When he was 20 Brian met the love of his life Majella and the pair married. They found themselves living in a Derry which was trying to survive in the midst of huge social and political challenges. As a young couple trying to find their feet, their story was one which was repeated throughout the streets of Derry in the early seventies, as Brian explains.
“We started off married life squatting in the Rossville flats,” he smiles.
“That was just the way it was then, people squatted because it was the only way to get somewhere to live. There would be queues of people waiting at the door to move in if they knew people were moving on. When you moved in and had occupied the flat, you went downstairs, got a rentbook and started paying rent.”
Brian and Majella started out in a small flat which in modern ‘property speak’ would be termed a studio. They spent their first months as a married couple on a makeshift bed on the floor.
“We were just a couple making the best of what we had, and, to be honest, it was the happiest time we ever had,” says Brian.
“One of the great traits of the Derry character is that we can laugh at adversity and even though people looked at Derry and probably couldn’t believe what we were living through, to us it was just our life and like everything else there were ups and downs and lots of reasons to laugh.”
In 1974, prompted by an advertisement in the local press, Brian and Majella applied for jobs in Butlins Holiday Camp in England. Their applications were successful so they upped and moved to Sussex.
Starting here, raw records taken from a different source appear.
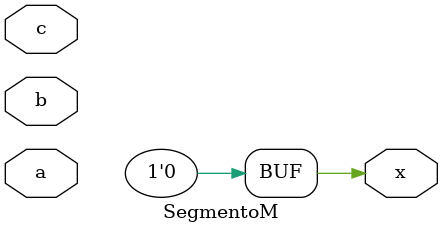
<source format=sv>
module SegmentoM(a,b,c,x);
   input a,b,c;
  output x;
  
  assign x=0;
  
endmodule
</source>
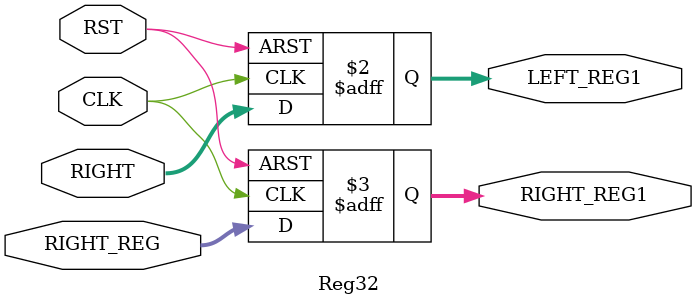
<source format=v>
`timescale 1ns / 1ps
module Reg32(CLK, RST, RIGHT, RIGHT_REG, LEFT_REG1, RIGHT_REG1);
input CLK;
input RST;
input [32 : 1]RIGHT;
input [32 : 1]RIGHT_REG;
output [32 : 1] LEFT_REG1;
output [32 : 1] RIGHT_REG1;
wire CLK;
wire RST;
reg [32 : 1] LEFT_REG1;
reg [32 : 1] RIGHT_REG1;
always @ (posedge CLK or posedge RST)
begin
if(RST)
begin
LEFT_REG1 <= 32'h00000000;
RIGHT_REG1 <= 32'h00000000;
end
else
begin
LEFT_REG1 <= RIGHT;
RIGHT_REG1 <= RIGHT_REG;
end
end
endmodule


</source>
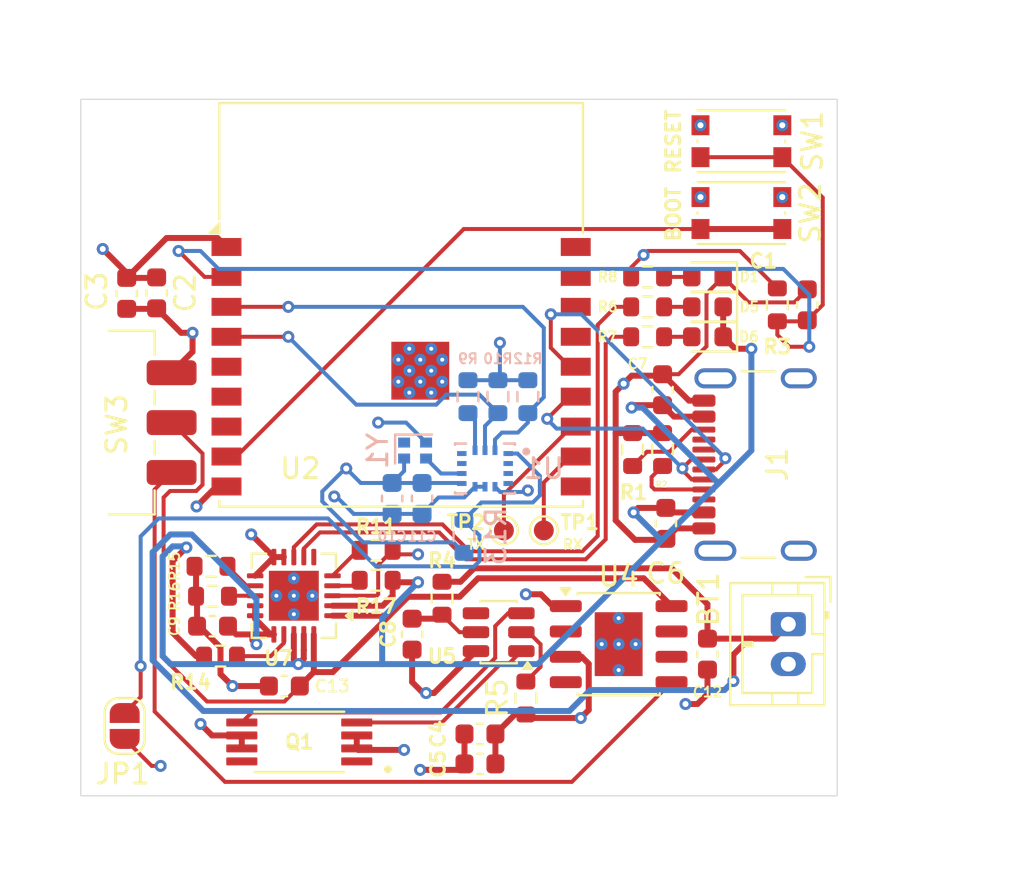
<source format=kicad_pcb>
(kicad_pcb
	(version 20241229)
	(generator "pcbnew")
	(generator_version "9.0")
	(general
		(thickness 1.6)
		(legacy_teardrops no)
	)
	(paper "A4")
	(layers
		(0 "F.Cu" signal)
		(4 "In1.Cu" signal)
		(6 "In2.Cu" signal)
		(2 "B.Cu" signal)
		(9 "F.Adhes" user "F.Adhesive")
		(11 "B.Adhes" user "B.Adhesive")
		(13 "F.Paste" user)
		(15 "B.Paste" user)
		(5 "F.SilkS" user "F.Silkscreen")
		(7 "B.SilkS" user "B.Silkscreen")
		(1 "F.Mask" user)
		(3 "B.Mask" user)
		(17 "Dwgs.User" user "User.Drawings")
		(19 "Cmts.User" user "User.Comments")
		(21 "Eco1.User" user "User.Eco1")
		(23 "Eco2.User" user "User.Eco2")
		(25 "Edge.Cuts" user)
		(27 "Margin" user)
		(31 "F.CrtYd" user "F.Courtyard")
		(29 "B.CrtYd" user "B.Courtyard")
		(35 "F.Fab" user)
		(33 "B.Fab" user)
		(39 "User.1" user)
		(41 "User.2" user)
		(43 "User.3" user)
		(45 "User.4" user)
	)
	(setup
		(stackup
			(layer "F.SilkS"
				(type "Top Silk Screen")
			)
			(layer "F.Paste"
				(type "Top Solder Paste")
			)
			(layer "F.Mask"
				(type "Top Solder Mask")
				(thickness 0.01)
			)
			(layer "F.Cu"
				(type "copper")
				(thickness 0.035)
			)
			(layer "dielectric 1"
				(type "prepreg")
				(thickness 0.1)
				(material "FR4")
				(epsilon_r 4.5)
				(loss_tangent 0.02)
			)
			(layer "In1.Cu"
				(type "copper")
				(thickness 0.035)
			)
			(layer "dielectric 2"
				(type "core")
				(thickness 1.24)
				(material "FR4")
				(epsilon_r 4.5)
				(loss_tangent 0.02)
			)
			(layer "In2.Cu"
				(type "copper")
				(thickness 0.035)
			)
			(layer "dielectric 3"
				(type "prepreg")
				(thickness 0.1)
				(material "FR4")
				(epsilon_r 4.5)
				(loss_tangent 0.02)
			)
			(layer "B.Cu"
				(type "copper")
				(thickness 0.035)
			)
			(layer "B.Mask"
				(type "Bottom Solder Mask")
				(thickness 0.01)
			)
			(layer "B.Paste"
				(type "Bottom Solder Paste")
			)
			(layer "B.SilkS"
				(type "Bottom Silk Screen")
			)
			(copper_finish "None")
			(dielectric_constraints no)
		)
		(pad_to_mask_clearance 0)
		(allow_soldermask_bridges_in_footprints no)
		(tenting front back)
		(pcbplotparams
			(layerselection 0x00000000_00000000_55555555_5755f5ff)
			(plot_on_all_layers_selection 0x00000000_00000000_00000000_00000000)
			(disableapertmacros no)
			(usegerberextensions no)
			(usegerberattributes yes)
			(usegerberadvancedattributes yes)
			(creategerberjobfile yes)
			(dashed_line_dash_ratio 12.000000)
			(dashed_line_gap_ratio 3.000000)
			(svgprecision 4)
			(plotframeref no)
			(mode 1)
			(useauxorigin no)
			(hpglpennumber 1)
			(hpglpenspeed 20)
			(hpglpendiameter 15.000000)
			(pdf_front_fp_property_popups yes)
			(pdf_back_fp_property_popups yes)
			(pdf_metadata yes)
			(pdf_single_document no)
			(dxfpolygonmode yes)
			(dxfimperialunits yes)
			(dxfusepcbnewfont yes)
			(psnegative no)
			(psa4output no)
			(plot_black_and_white yes)
			(sketchpadsonfab no)
			(plotpadnumbers no)
			(hidednponfab no)
			(sketchdnponfab yes)
			(crossoutdnponfab yes)
			(subtractmaskfromsilk no)
			(outputformat 1)
			(mirror no)
			(drillshape 0)
			(scaleselection 1)
			(outputdirectory "")
		)
	)
	(net 0 "")
	(net 1 "B+")
	(net 2 "B-")
	(net 3 "GND")
	(net 4 "RESET")
	(net 5 "+3V3")
	(net 6 "VBUS")
	(net 7 "Net-(U5-VCC)")
	(net 8 "+BATT")
	(net 9 "Net-(D1-A)")
	(net 10 "Net-(D5-A)")
	(net 11 "Net-(D6-A)")
	(net 12 "D+")
	(net 13 "Net-(J1-CC1)")
	(net 14 "unconnected-(J1-SHIELD-PadS1)")
	(net 15 "unconnected-(J1-SHIELD-PadS1)_1")
	(net 16 "unconnected-(J1-SHIELD-PadS1)_2")
	(net 17 "unconnected-(J1-SHIELD-PadS1)_3")
	(net 18 "Net-(J1-CC2)")
	(net 19 "D-")
	(net 20 "SD0")
	(net 21 "unconnected-(Q1-Pad1)")
	(net 22 "unconnected-(Q1-Pad1)_1")
	(net 23 "Net-(U5-OC)")
	(net 24 "Net-(U5-OD)")
	(net 25 "Net-(U5-CS)")
	(net 26 "Net-(U7-STAT1{slash}~{LBO})")
	(net 27 "Net-(U7-STAT2)")
	(net 28 "CS")
	(net 29 "SCL")
	(net 30 "Net-(U7-THERM)")
	(net 31 "SDA")
	(net 32 "Net-(U7-CE)")
	(net 33 "Net-(U7-PROG3)")
	(net 34 "Net-(U7-PROG1)")
	(net 35 "Net-(U7-PROG2)")
	(net 36 "BOOT")
	(net 37 "Net-(SW3-C)")
	(net 38 "RX")
	(net 39 "TX")
	(net 40 "unconnected-(U1-RESV{slash}AUX1_SCLK{slash}MAS_CLK-Pad3)")
	(net 41 "unconnected-(U1-RESV{slash}AUX1_SDO-Pad11)")
	(net 42 "unconnected-(U1-RESV{slash}AUX1_SDIO{slash}AUX1_SDI{slash}MAS_DA-Pad2)")
	(net 43 "unconnected-(U1-RESV{slash}AUX1_CS-Pad10)")
	(net 44 "CLK")
	(net 45 "unconnected-(U1-INT1{slash}INT-Pad4)")
	(net 46 "unconnected-(U2-IO2-Pad16)")
	(net 47 "unconnected-(U2-IO6-Pad5)")
	(net 48 "unconnected-(U2-IO10-Pad10)")
	(net 49 "unconnected-(U2-IO8-Pad7)")
	(net 50 "unconnected-(U2-IO7-Pad6)")
	(net 51 "unconnected-(U2-IO3-Pad15)")
	(net 52 "unconnected-(U2-IO1-Pad17)")
	(net 53 "unconnected-(U2-IO0-Pad18)")
	(net 54 "unconnected-(U4-NC-Pad7)")
	(net 55 "unconnected-(U4-NC-Pad2)")
	(net 56 "unconnected-(U4-NC-Pad6)")
	(net 57 "unconnected-(U4-NC-Pad4)")
	(net 58 "unconnected-(U5-TD-Pad4)")
	(net 59 "unconnected-(U7-~{PG}-Pad6)")
	(net 60 "unconnected-(Y1-Tri-State-Pad1)")
	(footprint "Resistor_SMD:R_0603_1608Metric" (layer "F.Cu") (at 75.85 48.55 90))
	(footprint "Resistor_SMD:R_0603_1608Metric" (layer "F.Cu") (at 76.6 42.9))
	(footprint "Resistor_SMD:R_0603_1608Metric" (layer "F.Cu") (at 66.3 56 90))
	(footprint "Resistor_SMD:R_0603_1608Metric" (layer "F.Cu") (at 76.6 39.9))
	(footprint "Resistor_SMD:R_0603_1608Metric" (layer "F.Cu") (at 76.6 41.4))
	(footprint "Connector_USB:USB_C_Receptacle_GCT_USB4105-xx-A_16P_TopMnt_Horizontal" (layer "F.Cu") (at 83.1 49.3 90))
	(footprint "LED_SMD:LED_0603_1608Metric" (layer "F.Cu") (at 79.6 42.9 180))
	(footprint "Capacitor_SMD:C_0603_1608Metric" (layer "F.Cu") (at 77.35 45.55 90))
	(footprint "Capacitor_SMD:C_0603_1608Metric" (layer "F.Cu") (at 84.6 41.3 -90))
	(footprint "RF_Module:ESP32-C3-WROOM-02" (layer "F.Cu") (at 64.25 44.4))
	(footprint "Resistor_SMD:R_0603_1608Metric" (layer "F.Cu") (at 77.35 48.55 90))
	(footprint "Jumper:SolderJumper-2_P1.3mm_Open_RoundedPad1.0x1.5mm" (layer "F.Cu") (at 50.4 62.4 -90))
	(footprint "Capacitor_SMD:C_0603_1608Metric" (layer "F.Cu") (at 52 40.7 -90))
	(footprint "Resistor_SMD:R_0603_1608Metric" (layer "F.Cu") (at 55.2 58.9 180))
	(footprint "Resistor_SMD:R_0603_1608Metric" (layer "F.Cu") (at 54.8 55.9 180))
	(footprint "Capacitor_SMD:C_0603_1608Metric" (layer "F.Cu") (at 64.8 57.8 90))
	(footprint "Resistor_SMD:R_0603_1608Metric" (layer "F.Cu") (at 54.725 54.4 180))
	(footprint "Capacitor_SMD:C_0603_1608Metric" (layer "F.Cu") (at 58.4 60.4))
	(footprint "Capacitor_SMD:C_0603_1608Metric" (layer "F.Cu") (at 68.2 64.3))
	(footprint "Capacitor_SMD:C_0603_1608Metric" (layer "F.Cu") (at 77.515 52.25 -90))
	(footprint "Connector_JST:JST_PH_B2B-PH-K_1x02_P2.00mm_Vertical" (layer "F.Cu") (at 83.65 57.3 -90))
	(footprint "Package_DFN_QFN:QFN-20-1EP_4x4mm_P0.5mm_EP2.5x2.5mm" (layer "F.Cu") (at 58.875 55.875 180))
	(footprint "Resistor_SMD:R_0603_1608Metric" (layer "F.Cu") (at 83.1 41.3 -90))
	(footprint "LED_SMD:LED_0603_1608Metric" (layer "F.Cu") (at 79.6 41.4 180))
	(footprint "TestPoint:TestPoint_Pad_D1.0mm" (layer "F.Cu") (at 71.4 52.6))
	(footprint "Button_Switch_SMD:SW_Push_1P1T_NO_CK_KMR2" (layer "F.Cu") (at 81.3 36.7))
	(footprint "Resistor_SMD:R_0603_1608Metric" (layer "F.Cu") (at 63 53.6))
	(footprint "TestPoint:TestPoint_Pad_D1.0mm" (layer "F.Cu") (at 69.4 52.6))
	(footprint "Package_SO:HTSOP-8-1EP_3.9x4.9mm_P1.27mm_EP2.4x3.2mm" (layer "F.Cu") (at 75.15 58.3))
	(footprint "Resistor_SMD:R_0603_1608Metric" (layer "F.Cu") (at 70.5 61 90))
	(footprint "Package_TO_SOT_SMD:SOT-23-6" (layer "F.Cu") (at 69.1375 57.7 180))
	(footprint "Resistor_SMD:R_0603_1608Metric" (layer "F.Cu") (at 63 55.1 180))
	(footprint "Button_Switch_SMD:SW_Push_1P1T_NO_CK_KMR2" (layer "F.Cu") (at 81.3 33.1))
	(footprint "LED_SMD:LED_0603_1608Metric" (layer "F.Cu") (at 79.6 39.9 180))
	(footprint "Capacitor_SMD:C_0603_1608Metric" (layer "F.Cu") (at 50.5 40.725 -90))
	(footprint "Capacitor_SMD:C_0603_1608Metric" (layer "F.Cu") (at 79.6 58.8 90))
	(footprint "FS8205A:FS8205A" (layer "F.Cu") (at 59.1475 63.2 180))
	(footprint "Capacitor_SMD:C_0603_1608Metric"
		(layer "F.Cu")
		(uuid "ef246ad9-f5eb-49ed-90fd-fd1f7907404e")
		(at 54.8 57.4)
		(descr "Capacitor SMD 0603 (1608 Metric), square (rectangular) end terminal, IPC-7351 nominal, (Body size source: IPC-SM-782 page 76, https://www.pcb-3d.com/wordpress/wp-content/uploads/ipc-sm-782a_amendment_1_and_2.pdf), generated with kicad-footprint-generator")
		(tags "capacitor")
		(property "Reference" "C9"
			(at -1.9 0 90)
			(layer "F.SilkS")
			(uuid "cf19cb62-5a2c-4d81-86bf-5d40dc1f0267")
			(effects
				(font
					(size 0.5 0.5)
					(thickness 0.1)
					(bold yes)
				)
			)
		)
		(property "Value" "10uF"
			(at 0 1.43 0)
			(layer "F.Fab")
			(uuid "e12a8e66-58cc-4ce5-b0ee-774ad92804b3")
			(effects
				(font
					(size 1 1)
					(thickness 0.15)
				)
			)
		)
		(property "Datasheet" "~"
			(at 0 0 0)
			(layer "F.Fab")
			(hide yes)
			(uuid "6811ed9f-e398-4e11-a5f5-55ece7238c85")
			(effects
				(font
					(size 1.27 1.27)
					(thickness 0.15)
				)
			)
		)
		(property "Description" "Unpolarized capacitor"
			(at 0 0 0)
			(layer "F.Fab")
			(hide yes)
			(uuid "f0e3a39e-6958-48e3-a725
... [253198 chars truncated]
</source>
Like so many, they left with the idea of staying in England for six months and ended up there for 14 years.
When Brian was made redundant from his job with the holiday company in 1988 he and Majella moved back to Derry. But with little work available here, Brian found himself facing unemployment again.
Aged 39, when many people would consider it too late to turn their hand to something new, Brian decided that having been an avid reader for most of his life, he’d turn his hand to writing.
“I’d read most of Dickens by the time I was 14,” he says.
“It was something I thoroughly enjoyed but it never occurred to me that I could write myself. I think as Derry people at that time we had a sense that people with great talent came from other places. We didn’t believe in ourselves as much as young people do today. They have real confidence in their own potential today and I think that’s marvellous.”
Discovering that the only thing he needed to be able to write were the ideas in his own head, Brian began. In 1996 his first play ‘Lillibullero’ was staged at Derry’s Playhouse. In 2000, his play ‘The Butterfly of Killybegs’ was staged in a number of theatres across Ireland including Belfast’s prestigious Lyric Theatre.
While he completed a number of other works, it was the public’s love of the character immortalised by Carmel McCafferty that really put Brian’s name firmly on the map as a playwright to be reckoned with.
He’s hoping for similar success with his new play which will be staged next year. There have also, he says, been novels in the pipeline and he’s keen to hear from publishers. Completely self-funded in terms of his work, Brian’s also hoping local businesses will come on board to help in a small way with his next production.
He’s eternally grateful for the unwavering support of David McLaughlin at the Millennium Forum. He has praised the venue for supporting local talent as well as some of the bigger names which will make up the hotly anticipated City of Culture year.
For the rest of 2012, however, Brian is enjoying family life, reading, and writing when he gets the chance - not to forget the odd pint in the Don Bar thrown in for good measure.